▸ Aim of the exercise:
How many lines of the records below contain the string "empty"? Reply with the number alone.

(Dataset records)
+++++

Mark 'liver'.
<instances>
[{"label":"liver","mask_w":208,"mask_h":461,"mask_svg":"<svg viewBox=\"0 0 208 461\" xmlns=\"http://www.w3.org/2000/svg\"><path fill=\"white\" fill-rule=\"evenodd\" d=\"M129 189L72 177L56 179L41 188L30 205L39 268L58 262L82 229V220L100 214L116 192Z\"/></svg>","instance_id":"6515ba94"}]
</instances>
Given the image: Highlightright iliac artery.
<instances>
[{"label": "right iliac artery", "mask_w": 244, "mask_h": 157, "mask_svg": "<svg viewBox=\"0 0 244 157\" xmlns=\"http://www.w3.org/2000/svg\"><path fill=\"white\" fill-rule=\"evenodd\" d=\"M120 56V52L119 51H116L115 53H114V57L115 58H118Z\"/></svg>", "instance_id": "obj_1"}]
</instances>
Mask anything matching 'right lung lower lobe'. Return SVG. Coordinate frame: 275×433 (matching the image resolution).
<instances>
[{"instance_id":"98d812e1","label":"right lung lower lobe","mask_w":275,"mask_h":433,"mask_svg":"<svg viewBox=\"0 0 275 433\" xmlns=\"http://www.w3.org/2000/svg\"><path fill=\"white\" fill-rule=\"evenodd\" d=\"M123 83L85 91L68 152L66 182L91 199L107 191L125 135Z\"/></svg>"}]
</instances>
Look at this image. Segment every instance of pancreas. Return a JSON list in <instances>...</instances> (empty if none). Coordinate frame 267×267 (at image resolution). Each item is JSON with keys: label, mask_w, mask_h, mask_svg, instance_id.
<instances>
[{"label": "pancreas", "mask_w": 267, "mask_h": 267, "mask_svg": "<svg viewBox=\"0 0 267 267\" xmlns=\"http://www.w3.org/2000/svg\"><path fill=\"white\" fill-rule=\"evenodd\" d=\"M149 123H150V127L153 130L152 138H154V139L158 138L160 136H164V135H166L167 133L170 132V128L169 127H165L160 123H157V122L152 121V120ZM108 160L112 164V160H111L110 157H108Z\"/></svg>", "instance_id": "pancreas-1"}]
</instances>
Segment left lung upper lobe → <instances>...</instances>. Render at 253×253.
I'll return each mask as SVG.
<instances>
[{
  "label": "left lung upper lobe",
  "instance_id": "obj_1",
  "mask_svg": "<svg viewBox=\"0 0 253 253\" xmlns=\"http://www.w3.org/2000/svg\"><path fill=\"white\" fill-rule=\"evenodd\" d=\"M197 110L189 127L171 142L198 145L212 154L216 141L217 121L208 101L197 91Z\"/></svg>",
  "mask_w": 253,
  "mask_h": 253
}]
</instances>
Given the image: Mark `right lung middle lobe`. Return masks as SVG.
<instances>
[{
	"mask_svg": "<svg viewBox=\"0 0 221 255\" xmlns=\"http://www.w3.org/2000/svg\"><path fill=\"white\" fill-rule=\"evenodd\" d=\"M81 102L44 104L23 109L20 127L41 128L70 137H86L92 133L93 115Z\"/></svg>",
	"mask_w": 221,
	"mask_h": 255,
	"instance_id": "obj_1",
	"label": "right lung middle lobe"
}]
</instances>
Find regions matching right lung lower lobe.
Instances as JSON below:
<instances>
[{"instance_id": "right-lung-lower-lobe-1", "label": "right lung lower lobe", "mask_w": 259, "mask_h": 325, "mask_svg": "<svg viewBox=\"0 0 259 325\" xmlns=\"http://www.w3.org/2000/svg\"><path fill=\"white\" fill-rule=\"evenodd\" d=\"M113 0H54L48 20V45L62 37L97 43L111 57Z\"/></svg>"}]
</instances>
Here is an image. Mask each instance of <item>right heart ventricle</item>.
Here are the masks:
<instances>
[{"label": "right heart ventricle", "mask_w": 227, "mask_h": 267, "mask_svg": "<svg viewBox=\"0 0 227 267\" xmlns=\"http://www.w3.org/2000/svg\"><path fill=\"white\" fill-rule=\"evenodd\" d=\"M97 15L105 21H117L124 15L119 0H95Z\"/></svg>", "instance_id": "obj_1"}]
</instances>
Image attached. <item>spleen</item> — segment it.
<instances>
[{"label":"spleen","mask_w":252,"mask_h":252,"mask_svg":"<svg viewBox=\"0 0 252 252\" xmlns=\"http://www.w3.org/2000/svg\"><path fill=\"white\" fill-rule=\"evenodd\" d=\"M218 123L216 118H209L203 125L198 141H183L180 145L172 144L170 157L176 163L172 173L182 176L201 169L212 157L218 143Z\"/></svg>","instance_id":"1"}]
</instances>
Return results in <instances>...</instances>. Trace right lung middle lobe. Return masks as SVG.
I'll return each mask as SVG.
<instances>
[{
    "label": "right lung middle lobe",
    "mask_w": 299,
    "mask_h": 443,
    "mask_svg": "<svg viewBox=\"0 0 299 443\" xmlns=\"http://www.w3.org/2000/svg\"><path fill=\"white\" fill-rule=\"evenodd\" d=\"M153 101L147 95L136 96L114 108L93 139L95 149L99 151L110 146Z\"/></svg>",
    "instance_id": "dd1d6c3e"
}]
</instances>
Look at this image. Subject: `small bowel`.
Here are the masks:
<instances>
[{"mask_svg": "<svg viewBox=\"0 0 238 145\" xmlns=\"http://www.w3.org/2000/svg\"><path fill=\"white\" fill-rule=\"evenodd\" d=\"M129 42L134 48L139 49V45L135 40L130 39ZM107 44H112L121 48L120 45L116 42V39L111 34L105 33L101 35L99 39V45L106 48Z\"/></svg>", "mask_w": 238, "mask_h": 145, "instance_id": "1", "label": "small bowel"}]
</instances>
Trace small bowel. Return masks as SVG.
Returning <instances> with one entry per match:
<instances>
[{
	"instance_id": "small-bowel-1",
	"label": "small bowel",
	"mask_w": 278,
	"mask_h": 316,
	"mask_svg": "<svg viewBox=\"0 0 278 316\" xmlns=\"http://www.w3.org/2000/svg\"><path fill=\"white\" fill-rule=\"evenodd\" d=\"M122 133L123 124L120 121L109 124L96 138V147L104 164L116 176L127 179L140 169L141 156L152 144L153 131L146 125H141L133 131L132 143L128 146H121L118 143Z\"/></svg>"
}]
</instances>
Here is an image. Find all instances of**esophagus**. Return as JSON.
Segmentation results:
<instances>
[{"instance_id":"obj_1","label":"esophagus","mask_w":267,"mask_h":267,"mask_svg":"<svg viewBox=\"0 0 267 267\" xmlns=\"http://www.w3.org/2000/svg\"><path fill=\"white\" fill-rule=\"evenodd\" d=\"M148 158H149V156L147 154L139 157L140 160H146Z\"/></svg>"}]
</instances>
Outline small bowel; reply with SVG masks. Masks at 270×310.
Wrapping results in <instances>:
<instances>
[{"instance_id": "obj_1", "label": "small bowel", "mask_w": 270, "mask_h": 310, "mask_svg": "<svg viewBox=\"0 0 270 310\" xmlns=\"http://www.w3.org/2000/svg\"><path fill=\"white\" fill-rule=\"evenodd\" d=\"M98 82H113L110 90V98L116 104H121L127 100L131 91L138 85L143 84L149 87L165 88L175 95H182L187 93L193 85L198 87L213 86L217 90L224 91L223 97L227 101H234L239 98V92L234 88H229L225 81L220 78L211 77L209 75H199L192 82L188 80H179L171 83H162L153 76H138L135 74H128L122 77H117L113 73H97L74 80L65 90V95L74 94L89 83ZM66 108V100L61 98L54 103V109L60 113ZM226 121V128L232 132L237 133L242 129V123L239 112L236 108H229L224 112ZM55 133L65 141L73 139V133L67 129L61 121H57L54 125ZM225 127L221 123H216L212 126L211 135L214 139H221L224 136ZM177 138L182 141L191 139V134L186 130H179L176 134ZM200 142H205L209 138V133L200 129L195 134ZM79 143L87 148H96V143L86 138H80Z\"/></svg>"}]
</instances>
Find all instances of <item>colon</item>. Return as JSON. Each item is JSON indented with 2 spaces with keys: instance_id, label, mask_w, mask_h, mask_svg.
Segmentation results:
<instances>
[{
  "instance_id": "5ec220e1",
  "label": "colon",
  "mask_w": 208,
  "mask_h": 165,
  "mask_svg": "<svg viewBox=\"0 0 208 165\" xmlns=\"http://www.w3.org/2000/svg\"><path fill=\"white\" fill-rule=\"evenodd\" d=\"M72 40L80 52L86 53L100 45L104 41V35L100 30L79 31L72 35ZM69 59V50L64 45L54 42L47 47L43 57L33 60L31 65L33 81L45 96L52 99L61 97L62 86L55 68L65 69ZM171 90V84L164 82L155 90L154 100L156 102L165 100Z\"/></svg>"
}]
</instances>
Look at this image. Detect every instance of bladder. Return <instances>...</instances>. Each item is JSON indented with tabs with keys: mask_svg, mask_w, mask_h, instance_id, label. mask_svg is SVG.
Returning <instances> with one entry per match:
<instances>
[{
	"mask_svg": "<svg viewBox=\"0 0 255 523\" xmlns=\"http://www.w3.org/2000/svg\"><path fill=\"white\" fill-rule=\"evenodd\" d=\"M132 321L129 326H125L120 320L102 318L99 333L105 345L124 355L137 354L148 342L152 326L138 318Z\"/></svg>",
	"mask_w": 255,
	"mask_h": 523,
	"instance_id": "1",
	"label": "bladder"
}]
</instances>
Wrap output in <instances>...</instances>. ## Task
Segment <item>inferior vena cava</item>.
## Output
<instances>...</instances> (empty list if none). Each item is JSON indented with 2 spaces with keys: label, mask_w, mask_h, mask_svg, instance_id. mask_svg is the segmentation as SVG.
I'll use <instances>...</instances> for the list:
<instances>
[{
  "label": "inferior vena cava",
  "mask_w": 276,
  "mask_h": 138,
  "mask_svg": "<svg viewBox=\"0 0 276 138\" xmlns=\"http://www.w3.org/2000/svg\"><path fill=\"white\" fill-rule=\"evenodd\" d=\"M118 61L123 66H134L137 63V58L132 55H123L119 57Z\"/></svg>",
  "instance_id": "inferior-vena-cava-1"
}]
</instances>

+++++

▸ Exercise result:
2